|Gold Investment Demand Falls 5.8% In 2011 As Prices Rise – CPM Group
27 March 2012, 4:30 p.m.
(Kitco News) - Private investor gold demand slid 5.8% in 2011 versus 2010, to 34.3 million ounces, as prices reached record highs and putting the metal out of reach for some buyers, said a commodities consulting firm Tuesday.
The underlying fundamentals that have supported gold in recent years such as sovereign debts, deficits and trade imbalances are likely to continue to keep the metal underpinned, but investors appear reluctant to chase ever-rising prices and that could be a factor in the gold market for 2012 and beyond, said CPM Group, a New York-based commodities consultancy, in its Gold Yearbook, released Tuesday.

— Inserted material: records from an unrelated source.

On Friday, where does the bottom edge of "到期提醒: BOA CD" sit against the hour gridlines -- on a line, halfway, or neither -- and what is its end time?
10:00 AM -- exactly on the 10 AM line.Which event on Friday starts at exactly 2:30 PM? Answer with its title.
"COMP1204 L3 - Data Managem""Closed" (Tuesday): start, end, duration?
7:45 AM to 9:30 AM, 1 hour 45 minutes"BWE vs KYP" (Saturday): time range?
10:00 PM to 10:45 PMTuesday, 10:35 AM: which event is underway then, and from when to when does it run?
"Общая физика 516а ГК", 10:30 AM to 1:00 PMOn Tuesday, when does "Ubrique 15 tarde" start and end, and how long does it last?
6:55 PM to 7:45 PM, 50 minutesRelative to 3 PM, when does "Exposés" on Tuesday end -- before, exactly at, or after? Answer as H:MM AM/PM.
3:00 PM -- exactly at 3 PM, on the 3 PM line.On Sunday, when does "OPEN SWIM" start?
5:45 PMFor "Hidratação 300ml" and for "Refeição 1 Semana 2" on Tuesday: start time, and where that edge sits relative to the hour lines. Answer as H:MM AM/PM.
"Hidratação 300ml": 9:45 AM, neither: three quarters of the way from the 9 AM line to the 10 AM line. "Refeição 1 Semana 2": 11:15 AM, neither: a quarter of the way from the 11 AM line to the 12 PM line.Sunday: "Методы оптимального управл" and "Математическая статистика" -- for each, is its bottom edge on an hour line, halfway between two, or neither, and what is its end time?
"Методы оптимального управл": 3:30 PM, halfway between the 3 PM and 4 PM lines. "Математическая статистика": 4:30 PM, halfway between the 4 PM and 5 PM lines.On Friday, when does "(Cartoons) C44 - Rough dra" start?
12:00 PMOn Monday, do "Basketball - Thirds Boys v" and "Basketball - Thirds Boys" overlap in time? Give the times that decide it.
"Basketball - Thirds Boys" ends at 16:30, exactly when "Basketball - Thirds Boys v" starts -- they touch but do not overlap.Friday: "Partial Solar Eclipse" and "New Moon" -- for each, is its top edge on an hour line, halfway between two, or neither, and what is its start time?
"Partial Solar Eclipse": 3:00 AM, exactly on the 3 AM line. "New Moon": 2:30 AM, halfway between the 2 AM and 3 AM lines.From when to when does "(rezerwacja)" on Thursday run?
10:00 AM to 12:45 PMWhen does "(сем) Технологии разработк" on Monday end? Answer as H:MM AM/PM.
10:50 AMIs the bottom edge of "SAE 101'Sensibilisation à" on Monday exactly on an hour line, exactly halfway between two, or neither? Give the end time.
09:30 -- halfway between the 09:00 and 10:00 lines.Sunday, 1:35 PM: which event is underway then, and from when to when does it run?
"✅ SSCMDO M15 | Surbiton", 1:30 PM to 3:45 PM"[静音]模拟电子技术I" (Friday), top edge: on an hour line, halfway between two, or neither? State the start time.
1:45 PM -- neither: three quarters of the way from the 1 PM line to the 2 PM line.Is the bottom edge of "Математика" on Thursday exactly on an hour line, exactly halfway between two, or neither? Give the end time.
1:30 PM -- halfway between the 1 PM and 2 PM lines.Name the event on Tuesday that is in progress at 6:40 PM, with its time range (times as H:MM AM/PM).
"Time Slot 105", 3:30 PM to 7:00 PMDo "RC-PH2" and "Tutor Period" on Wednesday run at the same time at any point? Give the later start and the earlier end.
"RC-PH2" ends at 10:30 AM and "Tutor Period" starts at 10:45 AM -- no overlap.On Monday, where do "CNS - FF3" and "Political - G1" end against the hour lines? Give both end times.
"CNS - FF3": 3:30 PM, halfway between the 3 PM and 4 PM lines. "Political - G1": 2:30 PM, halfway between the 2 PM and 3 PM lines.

“Investors (are) … showing signs of being increasingly willing to hold off on purchasing metal until prices soften from recent levels, a tendency that may continue in 2012 and beyond,” the firm said.
They said this investment approach was seen in gold exchange traded products during 2011. Investors sold some of their holdings into the price rally during the first seven months of the year and bought gold during the last part of the year when prices fell. Gold prices rose over $1,900 an ounce in September, but fell sharply afterward and have yet to retake that high-water mark.
“Such investor hesitance also was seen in gold coin buying patterns over the course of 2011, in Indian demand trends, and in other aspects of the gold investment market,” they said.
This change in gold buying could weigh on total investment demand and slow its rate of growth, they said. Gold will continue to find support from negative real interest rates globally and worries about fiat currencies, but those concerns will limit price breaks, rather than driving prices higher, they said.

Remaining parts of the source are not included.